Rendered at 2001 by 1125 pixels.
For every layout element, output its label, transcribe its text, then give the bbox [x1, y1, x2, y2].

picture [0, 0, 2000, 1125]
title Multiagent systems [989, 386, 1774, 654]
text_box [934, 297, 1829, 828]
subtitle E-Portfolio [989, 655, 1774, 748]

--*--

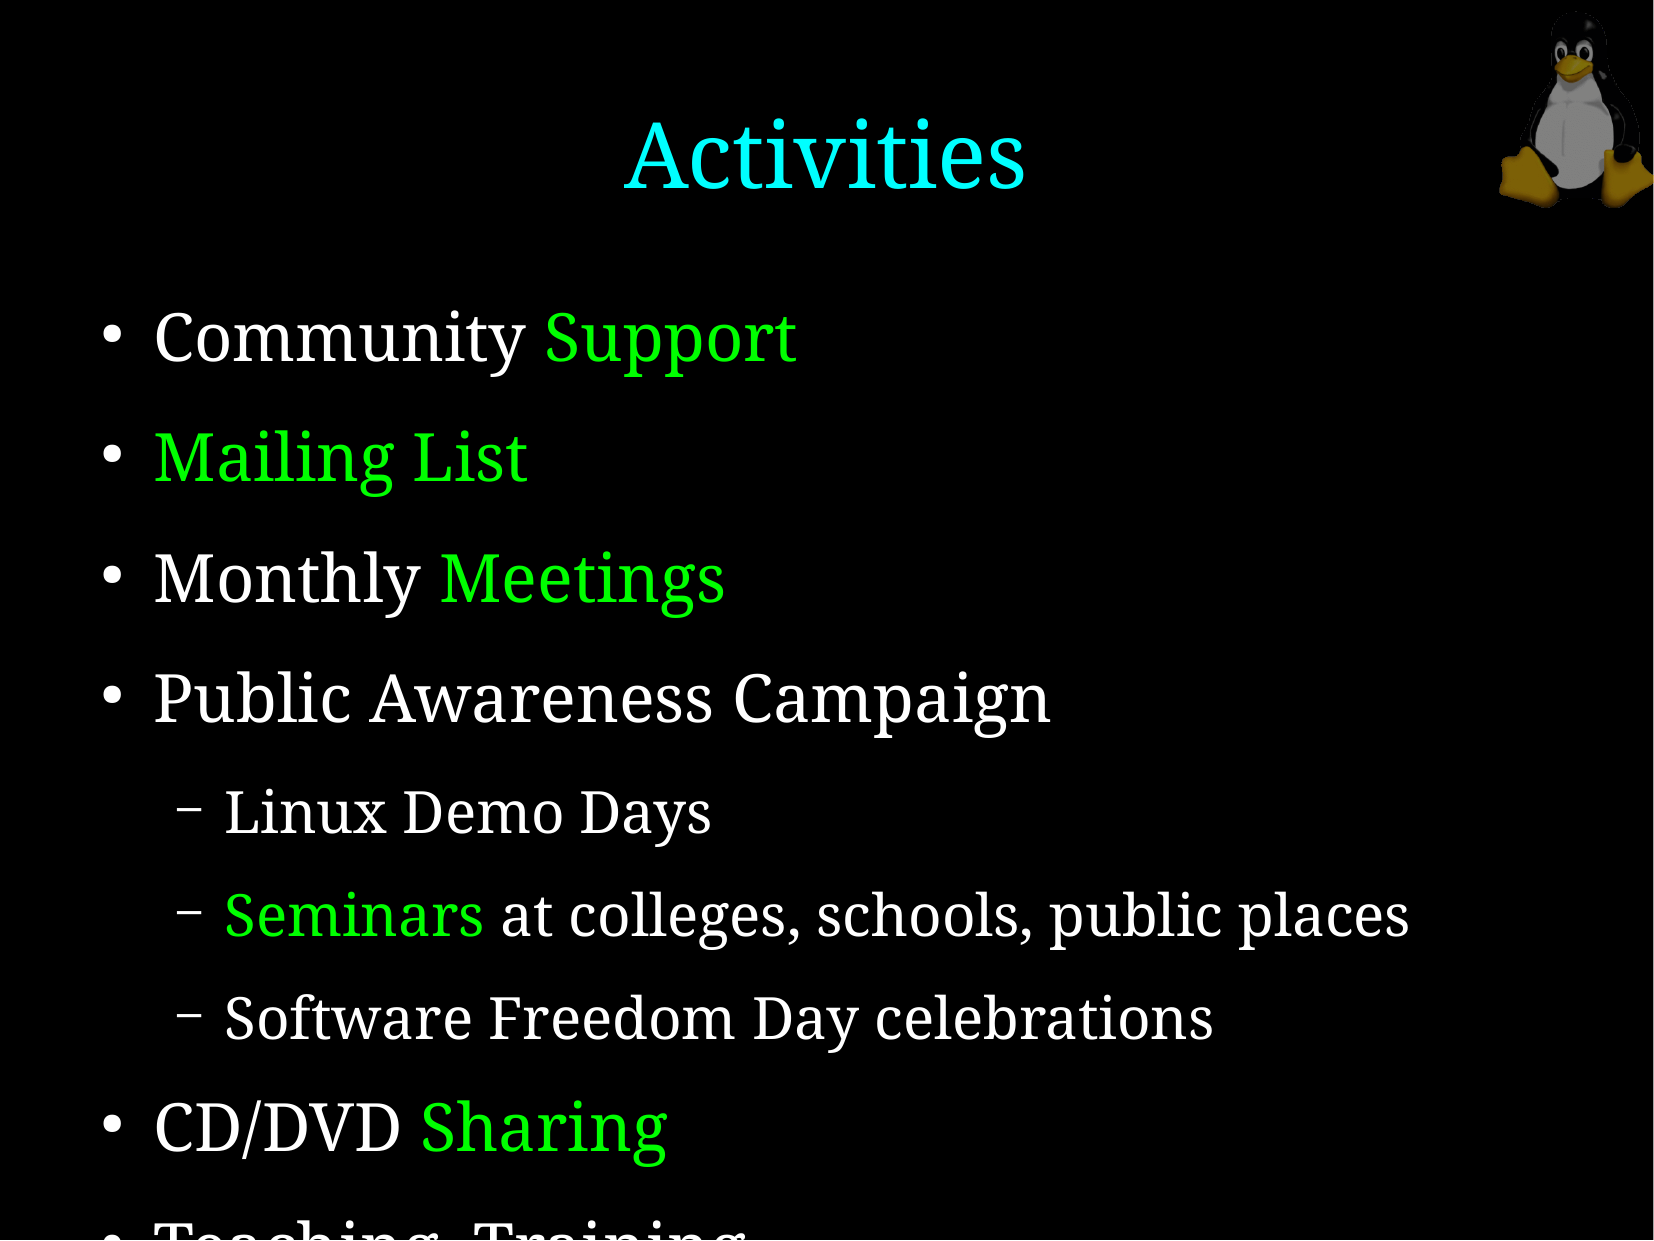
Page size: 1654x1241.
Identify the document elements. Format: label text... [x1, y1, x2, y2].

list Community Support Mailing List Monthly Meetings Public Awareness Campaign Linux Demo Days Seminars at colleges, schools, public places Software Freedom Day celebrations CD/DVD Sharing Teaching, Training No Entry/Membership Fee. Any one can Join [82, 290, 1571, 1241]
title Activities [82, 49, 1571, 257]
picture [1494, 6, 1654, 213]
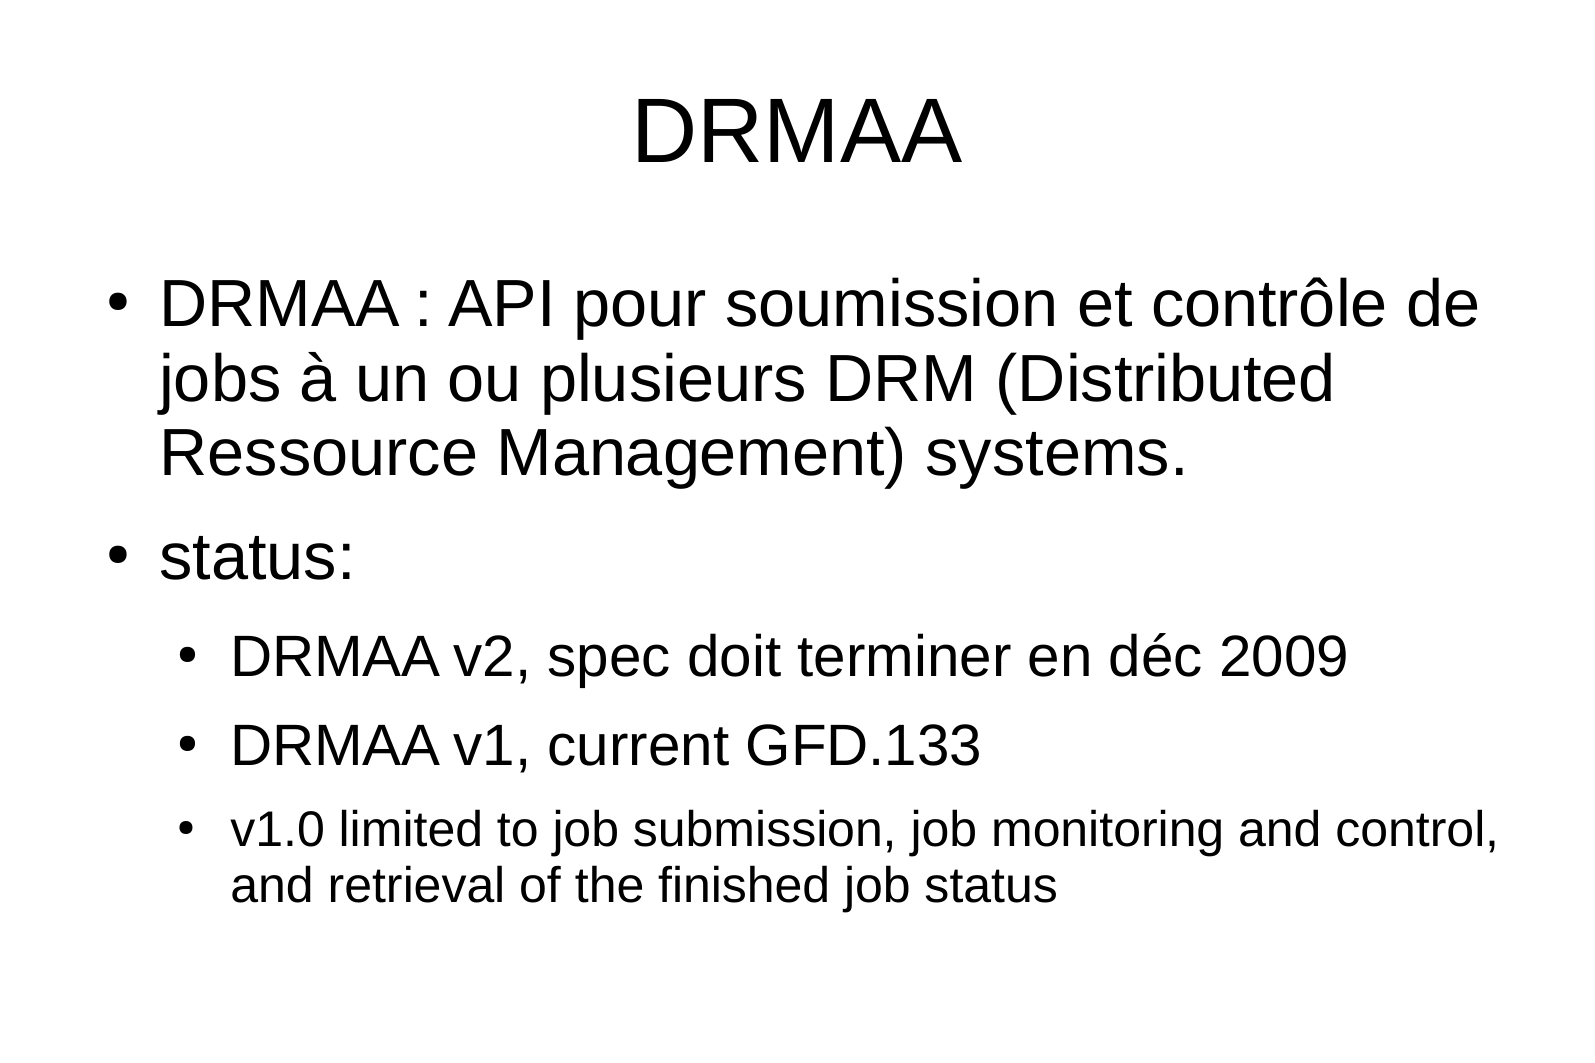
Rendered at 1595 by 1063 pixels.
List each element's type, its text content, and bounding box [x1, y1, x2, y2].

--*--

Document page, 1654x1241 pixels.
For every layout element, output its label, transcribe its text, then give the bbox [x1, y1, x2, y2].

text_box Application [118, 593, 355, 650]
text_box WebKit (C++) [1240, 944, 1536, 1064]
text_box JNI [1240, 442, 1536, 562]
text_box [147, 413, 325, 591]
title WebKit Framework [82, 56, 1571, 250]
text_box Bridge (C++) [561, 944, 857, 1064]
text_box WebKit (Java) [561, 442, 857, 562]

--*--

• [Set task]: Starting at the line containing "Rendered at 1595 by 1063 pixels." and ending at the line containing "List each element's", write those lines out again, swapping "text content" for "transcribed text" and leaving everything else unchanged. Give only those lines.

• [Result]:
Rendered at 1595 by 1063 pixels.
List each element's type, its transcribed text, and bounding box [x1, y1, x2, y2].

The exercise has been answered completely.